There is an opportunity for a postdoc / research scientist to run CAFA3. For position details see: https://careers.iscb.org
CAFA PI open for registration!
Target release date: December 1, 2017
Predictions deadline: April 20, 2018
Initial Evaluation: July 2018
CAFA 3 assessors will carry out evaluations following this date, as more experimentally annotated results accumulate. We expect the final evaluation to be done on or about October 2018
To participate in CAFA PI:
- Read the rules
- Download helper files. Target proteins available starting September 30, 2016.
- User and team registration currently open on the Synapse Site. Each team must register with the competition to submit your predictions. Each team must have at least one certified registered user who will upload data.
- Submit predictions after CAFA PI start date, December 1, 2017, but before deadline, April 20, 2018.
- (Optional): an Introduction to Protein Function Prediction[PDF] for computer scientists and software engineers written by Predrag Radivojac
Frequently Asked Questions:
Do I have to participate in the CAFA experiment to participate in the AFP meeting?

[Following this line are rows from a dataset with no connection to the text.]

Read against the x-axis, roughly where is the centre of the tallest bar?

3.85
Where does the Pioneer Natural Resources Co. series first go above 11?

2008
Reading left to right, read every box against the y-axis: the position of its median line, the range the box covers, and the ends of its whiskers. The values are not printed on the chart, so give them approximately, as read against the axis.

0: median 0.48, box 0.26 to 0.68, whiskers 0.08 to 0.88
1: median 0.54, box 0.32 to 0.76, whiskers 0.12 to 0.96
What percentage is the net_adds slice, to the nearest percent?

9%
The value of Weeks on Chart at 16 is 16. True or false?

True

No. You just have to register for the AFP meeting.
Is there another way I can actively participate in the meeting? I do have work in the field of protein function prediciton, but I do not wish to participate in CAFA?
Yes. You can submit your work for presentation in the meeting, as a poster or a talk. The CAFA experiment is only one AFP activity, and we wish to be as inclusive as possible.

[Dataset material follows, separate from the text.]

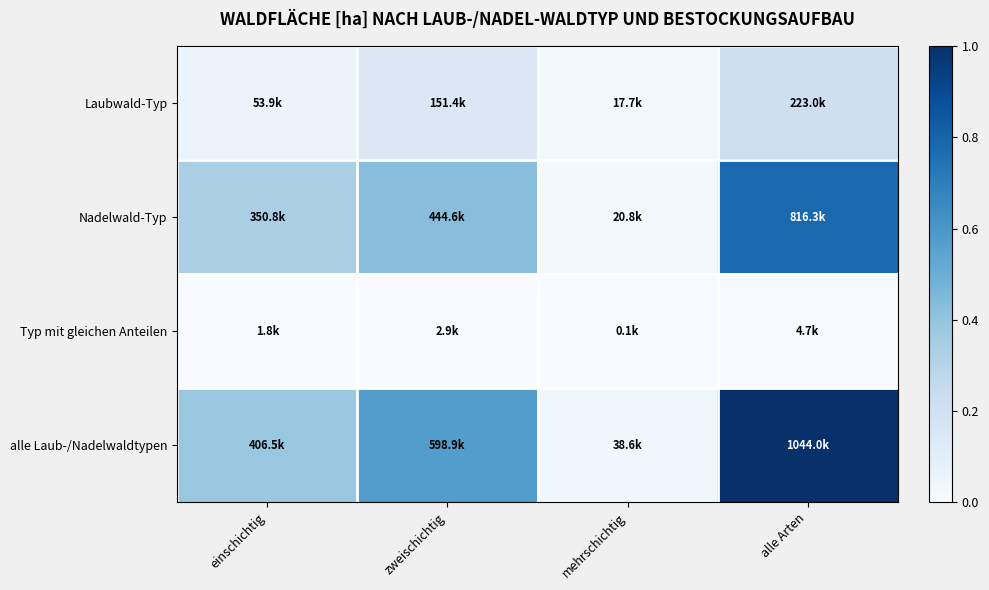

Which has a higher value, einschichtig or zweischichtig?

zweischichtig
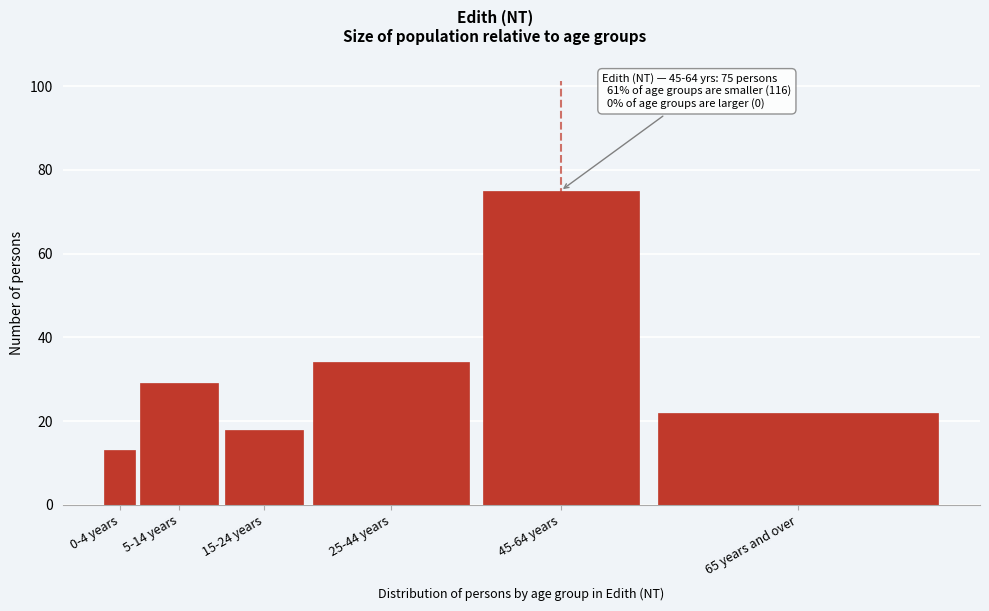

Reading left to right, list all the values displayed in this chart.

0-4 years=13	5-14 years=29	15-24 years=18	25-44 years=34	45-64 years=75	65 years and over=22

Will the organizers provide training data for the predictor development?
No, we will only estimate the prediction accuracy. The accuracy of protein function prediction may critically depend on the ability of the group to extract quality data from a range of sources, integrate it and preprocess it. Functional annotations for training can be extracted from the Swiss-Prot, or GO database. Molecular data is available from various additional sources, such as GEO, HPRD, PDB, PRIDE, BIND, DIP, etc.

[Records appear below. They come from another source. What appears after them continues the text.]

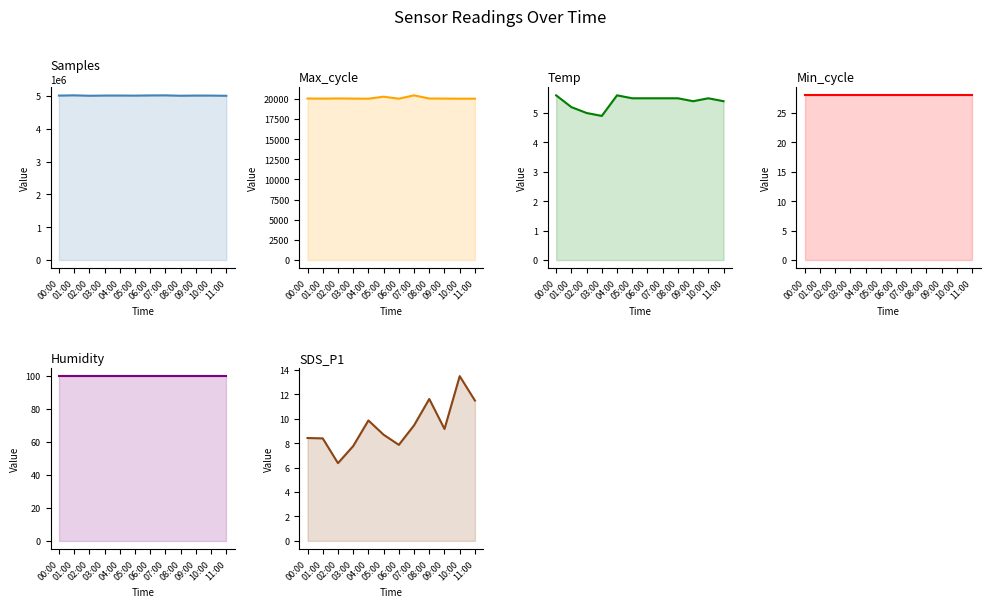

List the labels in order of Humidity value, smallest first.

00:00, 01:00, 02:00, 03:00, 04:00, 05:00, 06:00, 07:00, 08:00, 09:00, 10:00, 11:00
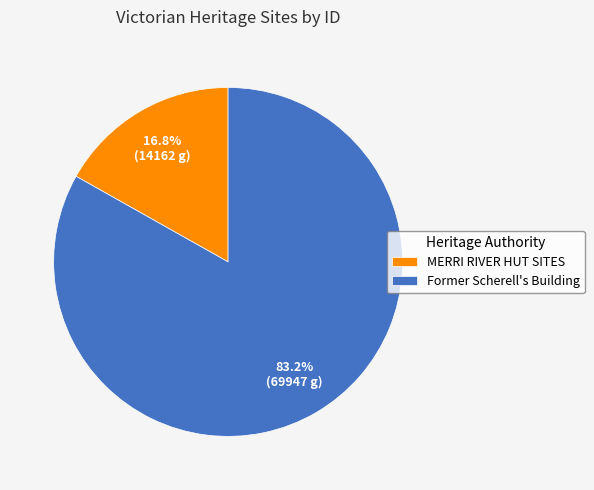

Which has a higher value, Former Scherell's Building or MERRI RIVER HUT SITES?

Former Scherell's Building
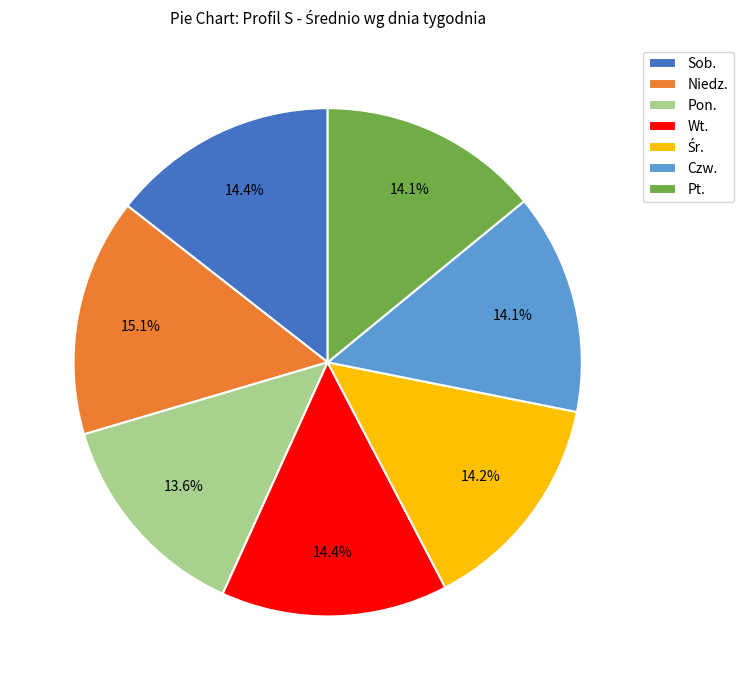

Do Wt. and Czw. together represent more than half of the pie?

No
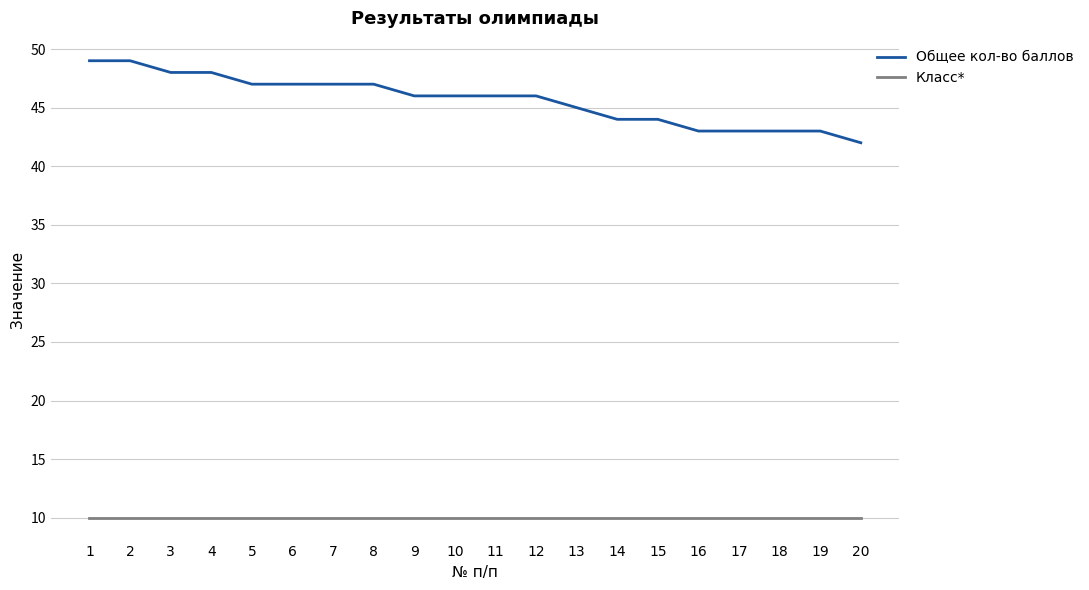

Which series has the largest total across all categories?

Общее кол-во баллов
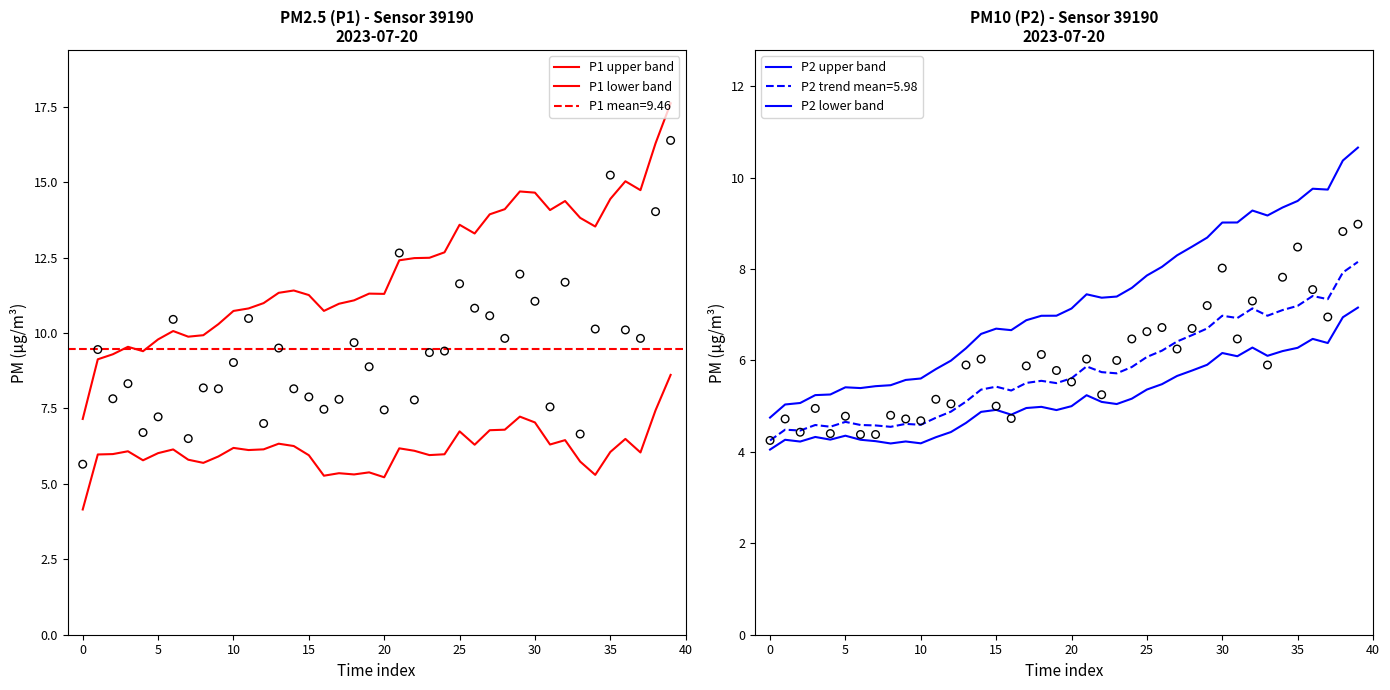

Which series has the largest Y range (max minus min)?

P1 upper band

Yeah yeah, I’ll read the rules. But can you tell me in brief how you are running the CAFA challenge?
Starting September 30, 2017, we will make about 100,000 protein sequences available. Those are proteins taken from several sources, chiefly SwissProt. You are expected to annotate them using Gene Ontology and/or (in case of the human proteins) the Human Phenotype Ontology terms. After the submission deadline, we will select some of the target proteins for scoring predictions. To participate in the CAFA challenge, you need to register your team on the Synapse site.
Which Gene Ontology terms?
All of them: Molecular Function, Biological Process and Cellular Component
What I don’t understand is how the true function of your proteins will be determined. Will these be made and then tested in some high throughput way? If not, how do you know that your answers are correct? Just because many different algorithms predict a particular function, it doesn’t mean that that function is the real one.
There is a natural growth of experimentally verified annotations in Swissprot. So if say, we hand out 3000 Drosophila genes, and over the lull period between the submission deadline and the evaluation date 10 (low estimate) get annotated experimentally, we already have quite a few to play with. We interrogated the history of several genomes, and the more popular model organisms have a good growth curve with respect to experimental annotations. We will use several genomes. We estimate a few hundred targets to come out of this pipeline.
So how many targets are we talking about?
We will release some 100,000 sequences. We expect that between the prediction submission deadline (
January 22, 2017 February 2, 2017) and the time we begin the assessment (July 2017) a few hundred will become experimentally validated, and non-trivial to predict. This is based on trends from previous years.
The “Critical Assessment” meme originated with the Critical Assessment of Structure Predictions (CASP) at the structural bioinformatics community. Later it was taken up by various other life science communities who have decided to perform their own critical assessment challenges. CAPRI, BioCreative, CAMDA and more recently CAGI. The name CAFA was coined by Inbal Haleprin-Landsberg, then at Russ Altman’s lab, and the initiative was first discussed at the 2006 Automated Function Prediction meeting.